Collection entries:
[Start of Attachment]

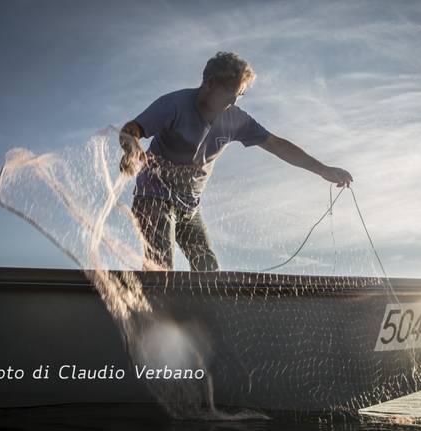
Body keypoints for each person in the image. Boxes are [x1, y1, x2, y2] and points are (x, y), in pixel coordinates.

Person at [119, 51, 353, 272]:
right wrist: (131, 150)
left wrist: (323, 169)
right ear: (209, 83)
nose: (234, 101)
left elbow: (277, 145)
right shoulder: (174, 105)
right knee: (160, 262)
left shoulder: (235, 120)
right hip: (154, 195)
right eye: (231, 92)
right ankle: (150, 307)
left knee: (209, 270)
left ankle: (204, 313)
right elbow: (131, 130)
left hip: (189, 203)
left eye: (240, 94)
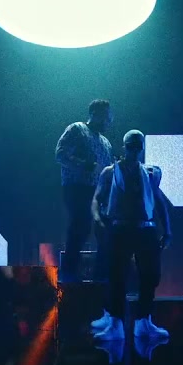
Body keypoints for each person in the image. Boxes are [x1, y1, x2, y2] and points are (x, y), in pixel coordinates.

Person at [91, 130, 171, 341]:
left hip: (145, 228)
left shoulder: (150, 173)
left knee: (150, 275)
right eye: (130, 146)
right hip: (120, 228)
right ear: (124, 146)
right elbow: (97, 198)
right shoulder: (110, 172)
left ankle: (144, 322)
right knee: (116, 276)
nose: (134, 150)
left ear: (141, 148)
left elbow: (159, 201)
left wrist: (167, 229)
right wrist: (98, 218)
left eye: (137, 146)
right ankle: (115, 324)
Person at [55, 99, 114, 283]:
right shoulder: (77, 129)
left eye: (110, 118)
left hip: (99, 194)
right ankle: (69, 276)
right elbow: (60, 154)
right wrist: (85, 165)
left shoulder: (106, 142)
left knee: (105, 231)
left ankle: (100, 278)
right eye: (106, 117)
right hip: (77, 188)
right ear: (94, 114)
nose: (108, 122)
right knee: (80, 228)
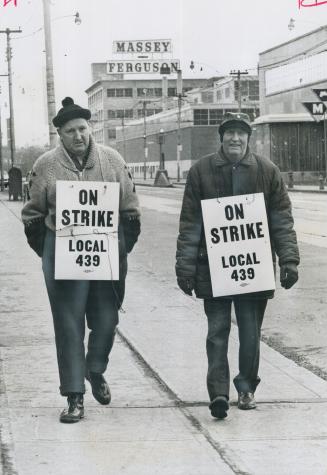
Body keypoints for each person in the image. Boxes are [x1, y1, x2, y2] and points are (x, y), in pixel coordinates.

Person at [22, 97, 140, 423]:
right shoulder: (46, 165)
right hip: (62, 257)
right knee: (68, 325)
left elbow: (130, 210)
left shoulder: (112, 160)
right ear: (60, 134)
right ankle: (74, 396)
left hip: (107, 256)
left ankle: (95, 368)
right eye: (71, 131)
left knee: (106, 320)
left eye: (83, 129)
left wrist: (120, 248)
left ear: (91, 129)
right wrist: (49, 252)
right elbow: (32, 215)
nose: (79, 136)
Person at [175, 112, 299, 419]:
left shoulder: (267, 171)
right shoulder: (201, 171)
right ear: (221, 137)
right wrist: (185, 267)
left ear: (248, 138)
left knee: (250, 332)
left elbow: (281, 220)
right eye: (229, 133)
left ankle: (246, 388)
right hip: (212, 269)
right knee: (216, 332)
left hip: (252, 268)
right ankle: (218, 392)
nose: (234, 138)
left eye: (240, 134)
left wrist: (289, 260)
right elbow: (190, 224)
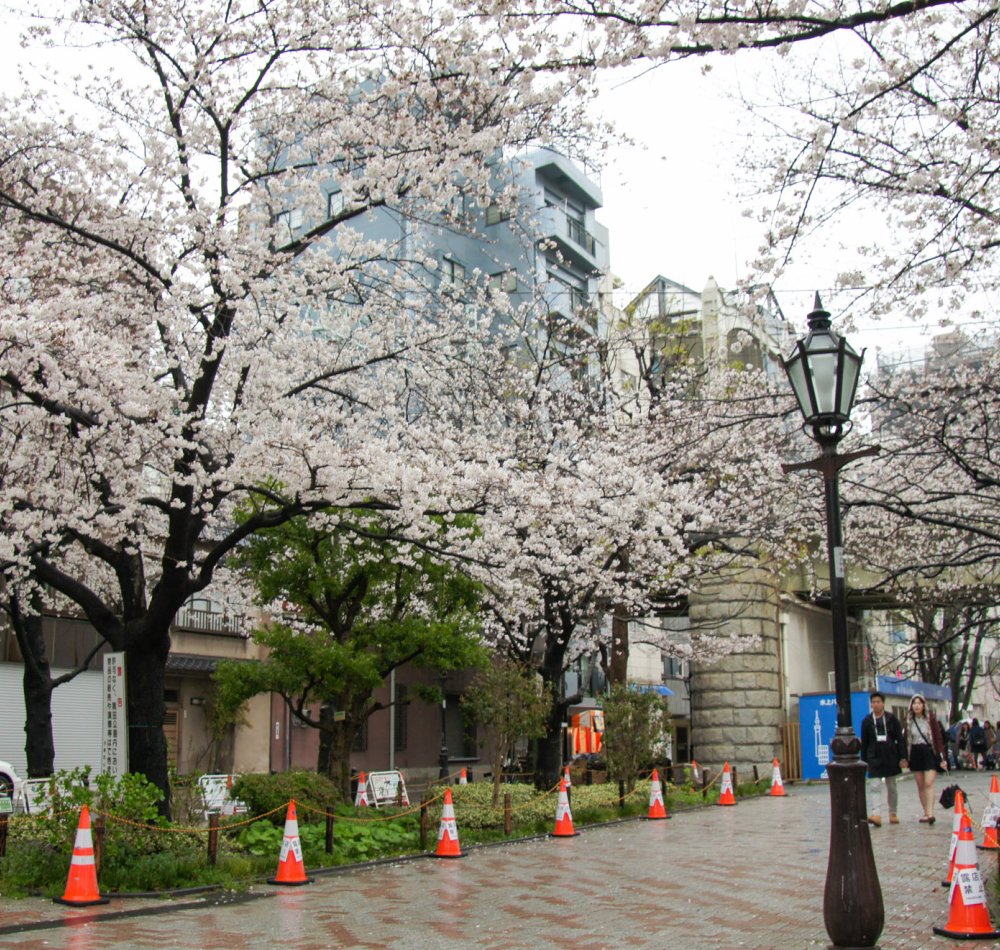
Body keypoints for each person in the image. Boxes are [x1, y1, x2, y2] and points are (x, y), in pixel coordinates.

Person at [860, 691, 907, 827]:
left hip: (890, 756)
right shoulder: (867, 721)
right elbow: (865, 743)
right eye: (873, 702)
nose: (876, 704)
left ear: (883, 703)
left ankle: (893, 812)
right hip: (874, 757)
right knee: (874, 786)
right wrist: (864, 761)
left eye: (878, 702)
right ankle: (876, 814)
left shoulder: (892, 719)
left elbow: (900, 739)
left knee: (891, 786)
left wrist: (902, 756)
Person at [905, 694, 947, 824]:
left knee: (929, 782)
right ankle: (925, 812)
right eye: (914, 703)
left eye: (919, 703)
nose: (917, 705)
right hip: (916, 752)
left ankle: (930, 813)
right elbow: (906, 739)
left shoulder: (930, 719)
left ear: (924, 705)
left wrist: (942, 757)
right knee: (920, 784)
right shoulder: (909, 721)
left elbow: (938, 739)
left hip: (929, 751)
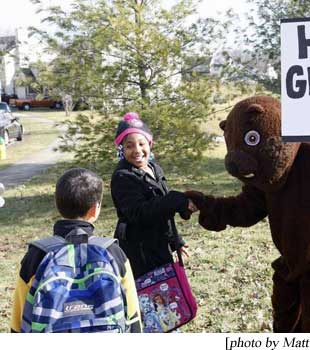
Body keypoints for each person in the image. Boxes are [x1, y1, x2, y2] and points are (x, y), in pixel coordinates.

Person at [10, 168, 142, 332]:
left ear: (57, 204)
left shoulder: (37, 255)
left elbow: (18, 322)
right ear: (95, 209)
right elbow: (133, 316)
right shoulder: (114, 253)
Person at [111, 112, 196, 278]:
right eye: (129, 146)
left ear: (149, 144)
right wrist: (173, 200)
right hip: (139, 251)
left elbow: (164, 212)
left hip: (160, 244)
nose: (137, 150)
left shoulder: (155, 169)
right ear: (122, 149)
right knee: (150, 298)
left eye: (141, 143)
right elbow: (139, 212)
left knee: (168, 294)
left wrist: (175, 241)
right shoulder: (122, 176)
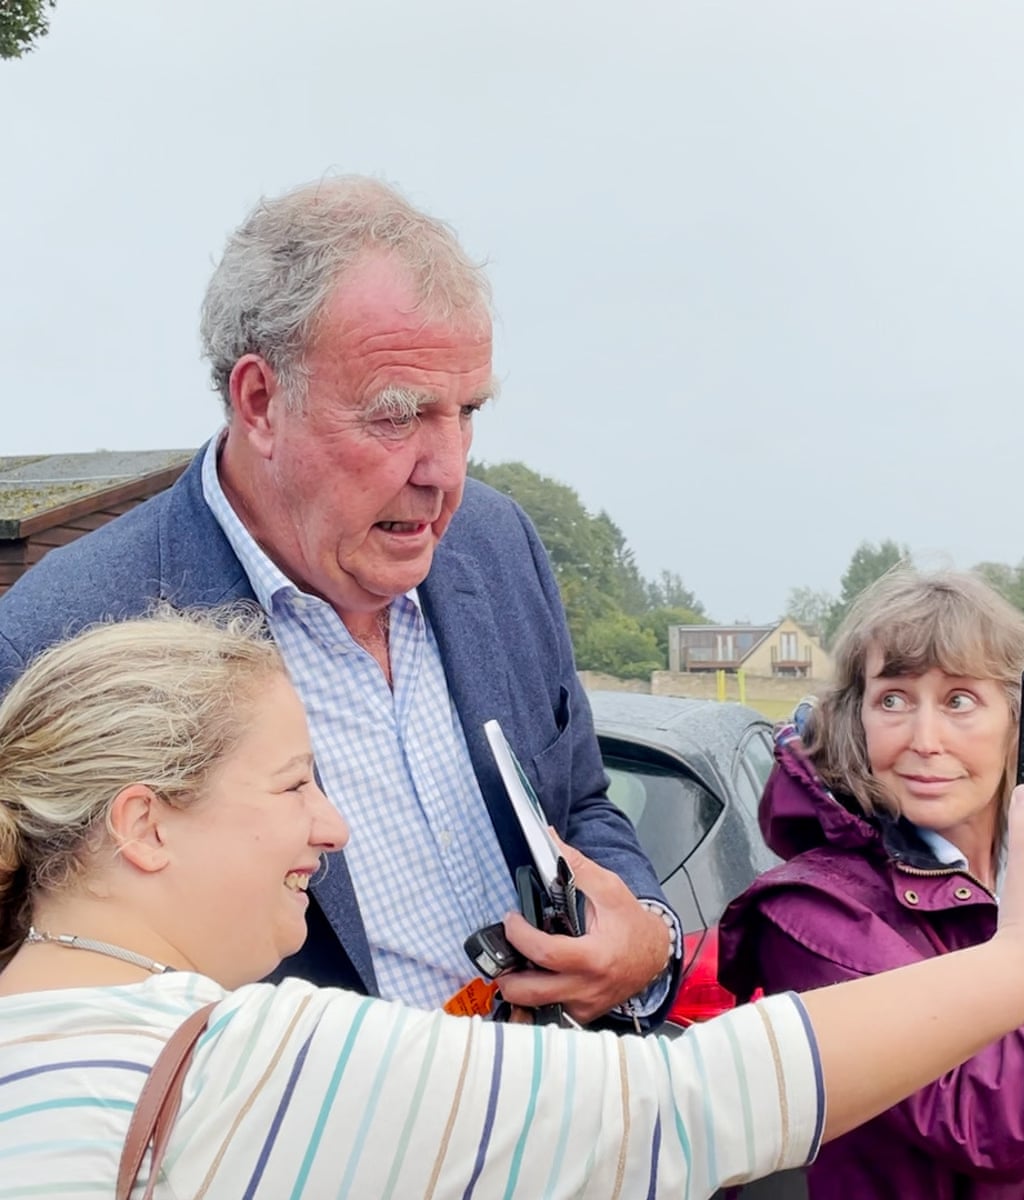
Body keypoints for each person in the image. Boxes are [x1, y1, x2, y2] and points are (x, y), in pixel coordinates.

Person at [0, 609, 1024, 1197]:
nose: (332, 828)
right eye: (296, 785)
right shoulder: (242, 1064)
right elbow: (684, 1104)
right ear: (143, 825)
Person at [0, 175, 676, 1028]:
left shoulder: (498, 546)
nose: (446, 472)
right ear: (260, 403)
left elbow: (578, 802)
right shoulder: (70, 632)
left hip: (561, 1112)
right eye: (397, 417)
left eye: (465, 411)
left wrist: (646, 939)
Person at [719, 569, 1024, 1199]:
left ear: (1023, 724)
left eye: (959, 700)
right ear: (854, 719)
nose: (924, 740)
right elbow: (982, 1120)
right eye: (892, 699)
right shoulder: (811, 915)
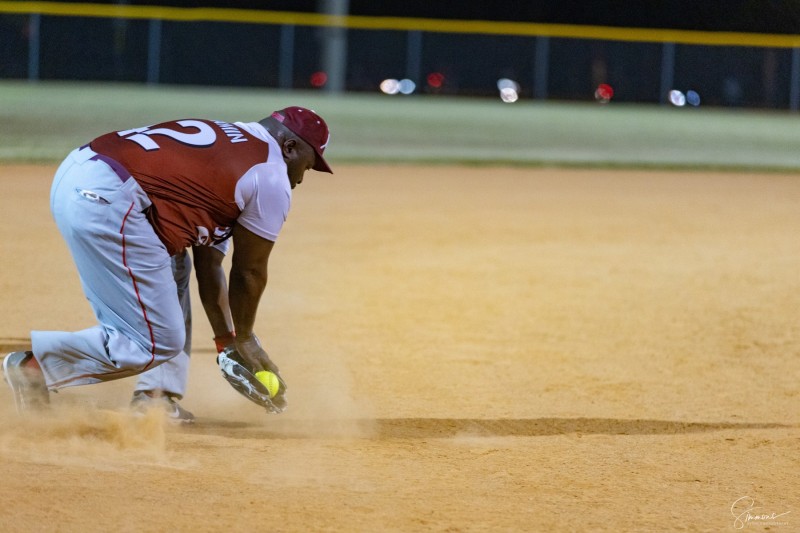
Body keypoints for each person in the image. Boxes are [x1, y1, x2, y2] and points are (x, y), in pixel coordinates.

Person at [2, 107, 333, 418]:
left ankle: (156, 398)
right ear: (289, 147)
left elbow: (210, 265)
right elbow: (248, 272)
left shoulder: (232, 142)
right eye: (307, 165)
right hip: (111, 198)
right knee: (154, 342)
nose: (301, 179)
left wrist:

[End of Attachment]

▶ Task statement: Among the entries above, find the line with "left elbow: (130, 210)" and the line with "nose: (79, 136)"; give again exactly these two lines and all lines between them.

▶ Solved problem:
left elbow: (130, 210)
left shoulder: (112, 160)
right ear: (60, 134)
right ankle: (74, 396)
left hip: (107, 256)
left ankle: (95, 368)
right eye: (71, 131)
left knee: (106, 320)
left eye: (83, 129)
left wrist: (120, 248)
left ear: (91, 129)
right wrist: (49, 252)
right elbow: (32, 215)
nose: (79, 136)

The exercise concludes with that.